- The Shanghai Communique (signed on February 27, 1972)
In the communique, China and the United States acknowledge essential differences in their social systems and foreign policies. However, the two sides agreed that countries, regardless of their social systems, should conduct their relations on the principles of respect for the sovereignty and territorial integrity of all states, non-aggression against other states, non-interference in the internal affairs of other states, equality and mutual benefit, and peaceful coexistence. International disputes should be settled on this basis, without resorting to the use or threat of force. China and the United States are prepared to apply these principles to their mutual relations.

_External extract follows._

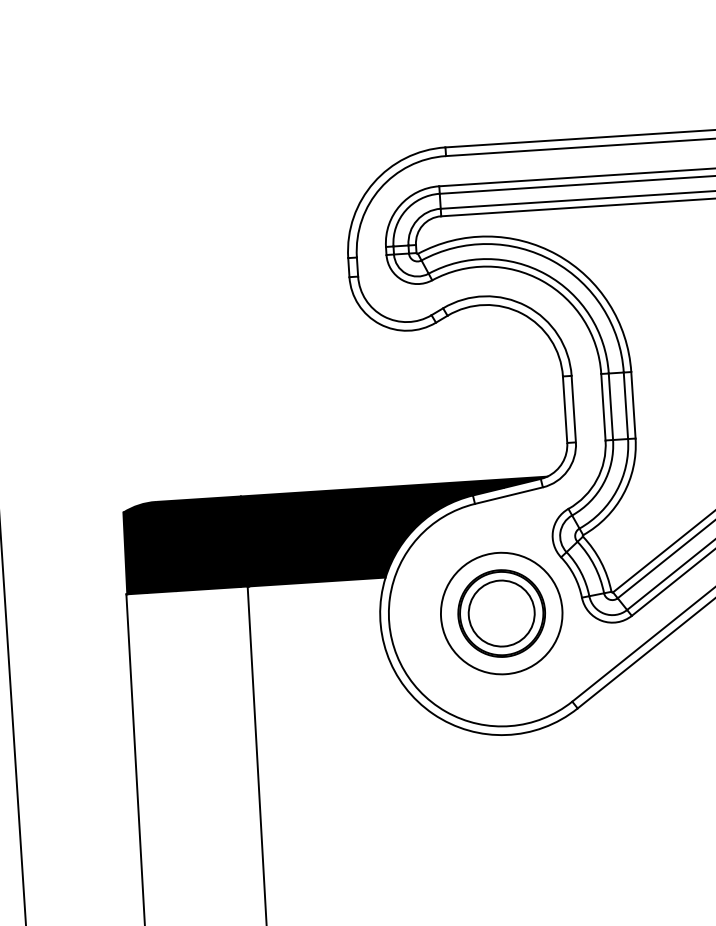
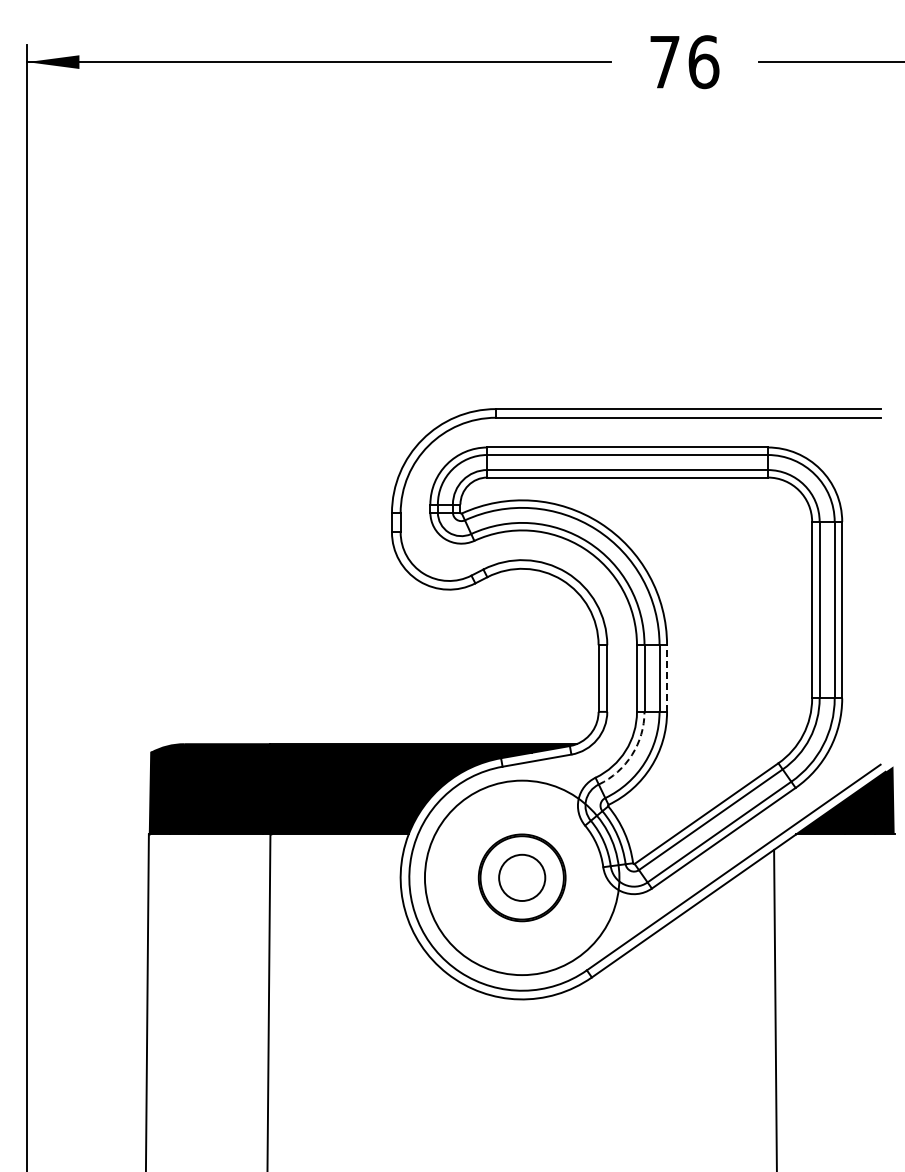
line: (633, 405) -> (667, 678), solid -> dashed
arc: (603, 483) -> (632, 754), solid -> dashed
circle: (501, 613) -> (521, 877), size x1.6
circle: (502, 613) -> (522, 877), size x0.7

- Joint Communique on the Establishment of Diplomatic Relations Between the United States of America and the People's Republic of China (released on December 15, 1978)
According to the communique, China and the United States have agreed to recognize each other and to establish diplomatic relations as of January 1, 1979, and exchange ambassadors and establish embassies on March 1, 1979.
Besides, America recognizes the Government of the People's Republic of China as the sole legal government of China. Within this context, the people of the United States will maintain cultural, commercial, and other unofficial relations with the people of Taiwan.
- Sino-U.S. Joint Communique (issued on August 17, 1982)
In this communique, the U.S. Government attaches great importance to its relations with China, and reiterates that it has no intention of infringing on Chinese sovereignty and territorial integrity, or interfering in China's internal affairs, or pursuing a policy of "two Chinas" or "one China, one Taiwan." The U.S. Government understands and appreciates the Chinese policy of striving for a peaceful resolution of the Taiwan issue as indicated in China's Message to Compatriots in Taiwan issued on January 1, 1979, and the Nine-Point Proposal put forward by China on September 30, 1981.